Trainee Advanced Nurse Practitioner
Place of work
Intensive Home Support Service (IHSS), East Lancashire Hospitals NHS Trust
The National Institute for Clinical Excellence (NICE) (2010) suggest that all patients who have COPD should be given symptom recognition advice, self-management strategies and contact numbers for appropriate health care services. Audit highlights that on discharge from the IHSS no patients received a self-management plan.
Compared to the rest of England, the North West has the highest numbers of patients with zero days’ length hospital stay (AQuA Analytics, 2014). As these patients who attended ED were deemed medically stable and well enough to be discharged, the author suggests that management at home with the IHSS as their first contact would have been more appropriate and cost effective.
To develop and initiate a personalised COPD ‘Flare up’ Action Plan (AP) to be left with patients on discharge from the IHSS. To encourage patient self-management of COPD and help seeking behaviour at the right time from the right health care service, consequently preventing unnecessary admission to hospital and General Practitioner (GP) consultations.
Kotters’ theory of change (1996) has been central to implementing the change in practice whereby an AP is initiated when discharging patients from the IHSS. Key stakeholders where identified to support and drive this project forwards. The plan was introduced to staff and promoted at via regular team meetings.
Donebedian’s framework (1966) was used to review the structure, processes and outcomes gained via further audit post project implementation. Monthly patient and staff satisfaction questionnaires informed the Plan, Do, Study, Act cycles (Langley, Nolan Norman, & Provost (2009) to develop the changes and improvements to the AP.

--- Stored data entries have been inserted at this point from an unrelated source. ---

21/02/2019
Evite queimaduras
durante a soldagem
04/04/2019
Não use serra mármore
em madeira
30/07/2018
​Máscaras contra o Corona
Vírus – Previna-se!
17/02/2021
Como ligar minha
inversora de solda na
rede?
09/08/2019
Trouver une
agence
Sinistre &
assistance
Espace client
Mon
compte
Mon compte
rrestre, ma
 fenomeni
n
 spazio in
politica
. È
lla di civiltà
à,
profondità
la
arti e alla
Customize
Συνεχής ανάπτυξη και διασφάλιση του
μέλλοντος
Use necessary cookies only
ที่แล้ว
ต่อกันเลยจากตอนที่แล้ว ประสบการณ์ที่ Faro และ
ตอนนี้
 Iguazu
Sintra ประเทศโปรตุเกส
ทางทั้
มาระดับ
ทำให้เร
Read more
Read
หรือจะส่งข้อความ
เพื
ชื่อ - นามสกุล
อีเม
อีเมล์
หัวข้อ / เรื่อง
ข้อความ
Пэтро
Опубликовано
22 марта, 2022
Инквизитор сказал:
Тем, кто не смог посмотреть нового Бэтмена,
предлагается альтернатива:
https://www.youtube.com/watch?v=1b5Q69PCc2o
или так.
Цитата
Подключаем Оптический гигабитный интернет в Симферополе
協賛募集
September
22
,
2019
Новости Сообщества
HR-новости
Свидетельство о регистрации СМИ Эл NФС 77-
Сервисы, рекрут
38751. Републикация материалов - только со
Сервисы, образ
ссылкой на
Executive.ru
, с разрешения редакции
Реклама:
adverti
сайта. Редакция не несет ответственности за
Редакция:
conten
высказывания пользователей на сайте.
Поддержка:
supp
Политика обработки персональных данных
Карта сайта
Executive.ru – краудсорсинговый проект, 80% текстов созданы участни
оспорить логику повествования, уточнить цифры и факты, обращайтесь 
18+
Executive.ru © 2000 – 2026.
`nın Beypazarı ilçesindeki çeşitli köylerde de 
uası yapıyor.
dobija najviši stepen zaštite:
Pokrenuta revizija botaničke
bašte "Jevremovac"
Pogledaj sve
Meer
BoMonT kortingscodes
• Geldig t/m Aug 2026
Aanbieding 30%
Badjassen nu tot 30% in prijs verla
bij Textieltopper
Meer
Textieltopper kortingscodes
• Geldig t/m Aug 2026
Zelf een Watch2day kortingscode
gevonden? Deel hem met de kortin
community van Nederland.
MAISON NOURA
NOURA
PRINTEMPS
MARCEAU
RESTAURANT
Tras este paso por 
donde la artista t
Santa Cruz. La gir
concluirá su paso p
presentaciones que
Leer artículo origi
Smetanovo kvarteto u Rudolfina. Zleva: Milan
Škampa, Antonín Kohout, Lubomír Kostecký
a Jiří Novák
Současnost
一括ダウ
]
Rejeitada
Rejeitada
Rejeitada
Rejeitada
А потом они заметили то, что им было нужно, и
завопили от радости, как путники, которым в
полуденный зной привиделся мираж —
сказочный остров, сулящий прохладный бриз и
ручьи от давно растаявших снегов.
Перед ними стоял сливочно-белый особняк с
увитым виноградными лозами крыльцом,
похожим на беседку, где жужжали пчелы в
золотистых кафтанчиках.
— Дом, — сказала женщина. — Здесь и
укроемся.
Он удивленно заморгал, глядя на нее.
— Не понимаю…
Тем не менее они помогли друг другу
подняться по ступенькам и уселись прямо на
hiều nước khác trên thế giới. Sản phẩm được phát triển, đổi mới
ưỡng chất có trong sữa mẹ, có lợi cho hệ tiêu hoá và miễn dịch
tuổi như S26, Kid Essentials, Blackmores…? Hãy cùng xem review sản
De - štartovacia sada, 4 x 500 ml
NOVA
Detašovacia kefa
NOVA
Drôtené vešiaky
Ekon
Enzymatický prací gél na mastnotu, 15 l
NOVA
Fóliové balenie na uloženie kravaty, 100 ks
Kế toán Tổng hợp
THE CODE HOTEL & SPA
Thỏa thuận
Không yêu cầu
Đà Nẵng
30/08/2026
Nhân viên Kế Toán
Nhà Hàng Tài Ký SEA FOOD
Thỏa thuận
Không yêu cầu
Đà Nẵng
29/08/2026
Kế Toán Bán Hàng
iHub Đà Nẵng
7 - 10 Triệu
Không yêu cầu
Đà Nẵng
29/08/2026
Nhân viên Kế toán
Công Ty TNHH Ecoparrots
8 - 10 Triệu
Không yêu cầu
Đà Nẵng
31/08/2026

On discharge AECOPD patients receive an individualised Flare Up AP that will guide and promote symptom recognition skills and help seeking behaviour. Prompting them to ACT (Appropriate Care Timely) by requesting early IHSS intervention prevents inappropriate hospital admission/ED attendance.
Three key learning points
1. Good on-going communication is vital to promote and embed projects into everyday practice.
2. Be prepared to listen to others and adapt processes following feedback.
3. Development of simple ideas has the potential to change practice and improve patient care.